7.19 Outliers
As with logistic regression, Cox regression has no normality assumption, so outliers are not a problem from that perspective. However, it is still useful to examine outliers to find observations that are not predicted well by the model. Figure 7.23 illustrates two different kinds of residuals (Martingale and deviance) which can be used to see if any observations stand out from the others.
par(mfrow=c(1,2))
plot(resid(cox.ex7.6, type = "martingale"),
ylab = "Martingale residual", xlab = "Observation")
plot(resid(cox.ex7.6, type = "deviance"),
ylab = "Deviance residual", xlab = "Observation")
Look at the two observations that have the most negative Martingale residuals. If any of the deviance residuals stood out, you could look at those, as well (although they might be from the same individuals).
# Which individuals have the large negative residuals?

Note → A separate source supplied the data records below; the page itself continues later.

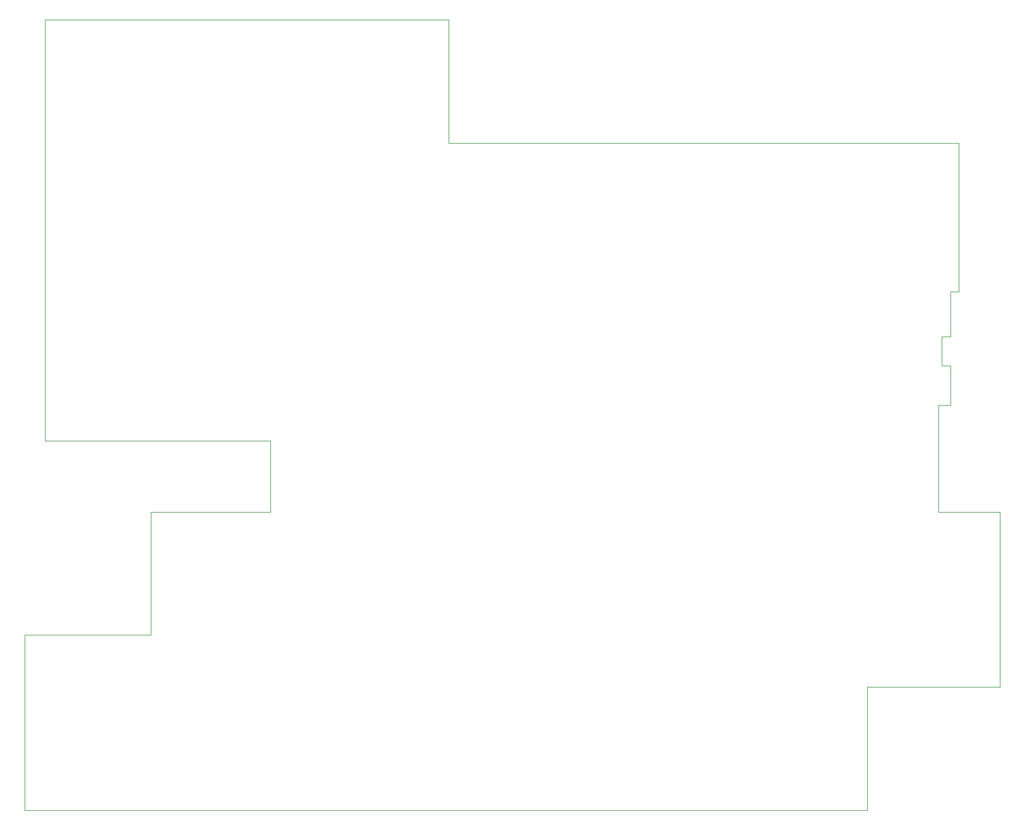
<source format=gbr>
G04 #@! TF.GenerationSoftware,KiCad,Pcbnew,(5.1.4-0-10_14)*
G04 #@! TF.CreationDate,2019-10-23T14:37:35-04:00*
G04 #@! TF.ProjectId,Nomad,4e6f6d61-642e-46b6-9963-61645f706362,rev?*
G04 #@! TF.SameCoordinates,Original*
G04 #@! TF.FileFunction,Profile,NP*
%FSLAX46Y46*%
G04 Gerber Fmt 4.6, Leading zero omitted, Abs format (unit mm)*
G04 Created by KiCad (PCBNEW (5.1.4-0-10_14)) date 2019-10-23 14:37:35*
%MOMM*%
%LPD*%
G04 APERTURE LIST*
%ADD10C,0.050000*%
%ADD11C,0.000100*%
G04 APERTURE END LIST*
D10*
X92030000Y-21540000D02*
X92030000Y-40520000D01*
X170750000Y-63540000D02*
X170750000Y-40520000D01*
X169460000Y-63810000D02*
X169460000Y-63540000D01*
X169460000Y-63540000D02*
X170750000Y-63540000D01*
X169460000Y-81010000D02*
X167590000Y-81010000D01*
X167590000Y-97540000D02*
X167590000Y-81010000D01*
X177080000Y-97540000D02*
X167590000Y-97540000D01*
X156570000Y-124580000D02*
X177080000Y-124580000D01*
X177080000Y-97540000D02*
X177080000Y-124580000D01*
X156570000Y-124580000D02*
X156570000Y-143570000D01*
X156570000Y-143570000D02*
X26540000Y-143570000D01*
X26540000Y-143570000D02*
X26540000Y-116530000D01*
X46040000Y-116530000D02*
X26540000Y-116530000D01*
X46040000Y-116530000D02*
X46040000Y-97520000D01*
X64530000Y-97520000D02*
X46040000Y-97520000D01*
X64530000Y-86570000D02*
X64530000Y-97520000D01*
X29720000Y-21540000D02*
X29720000Y-86570000D01*
X64530000Y-86570000D02*
X29720000Y-86570000D01*
X170750000Y-40520000D02*
X92030000Y-40520000D01*
X29720000Y-21540000D02*
X92030000Y-21540000D01*
D11*
X169460000Y-70410000D02*
X169460000Y-63810000D01*
X168160000Y-70410000D02*
X169460000Y-70410000D01*
X168160000Y-74910000D02*
X168160000Y-70410000D01*
X169460000Y-74910000D02*
X168160000Y-74910000D01*
X169460000Y-81010000D02*
X169460000Y-74910000D01*
M02*

</source>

# Sort and pick out the first two
sort(resid(cox.ex7.6, type = "martingale"))[1:2]
## 1080 1738
## -0.9491 -0.8640
Had you been looking for individuals with large positive residuals, you would look at the first few observations after sorting on the negative of the residual value. For example, -1*sort(-1*resid(cox.ex7.6, type = "martingale"))[1:2]
.
# Examine these two individuals
natality.complete[c("1080", "1738"), ] %>%
select(gestage37, preterm01, RF_PPTERM, MAGER, MRACEHISP, DMAR)
## # A tibble: 2 × 6
## gestage37 preterm01 RF_PPTERM MAGER MRACEHISP DMAR
## <dbl> <dbl> <fct> <dbl> <fct> <fct>
## 1 37 0 Yes 36 NH Black Unmarried
## 2 37 0 Yes 33 NH Black Unmarried
# "1080" and "1738" are row LABELS
# But to examine the hazard for these two,
# we need row NUMBERS.
# Row labels are not always the same as row numbers
# Check which elements of the prediction correspond to
# these two individuals
which(rownames(natality.complete) %in% c("1080", "1738"))
## [1] 1080 1738
# In this case it happened to be the same numbers
# but it may not always be
# What are the estimated hazard ratios for these two individuals
# relative to a reference individual?
predict(cox.ex7.6, type = "risk")[c(1080, 1738)]
## [1] 11.31 10.30
We find that these two individuals, based on their predictor values, are each estimated to have a very high hazard of preterm birth relative to a reference individual, yet neither experienced a preterm birth. This discrepancy resulted in very large negative residuals. As discussed in Section 7.10, the reference individual being compared to is at the mean value for each continuous predictor and the reference level for each categorical predictor.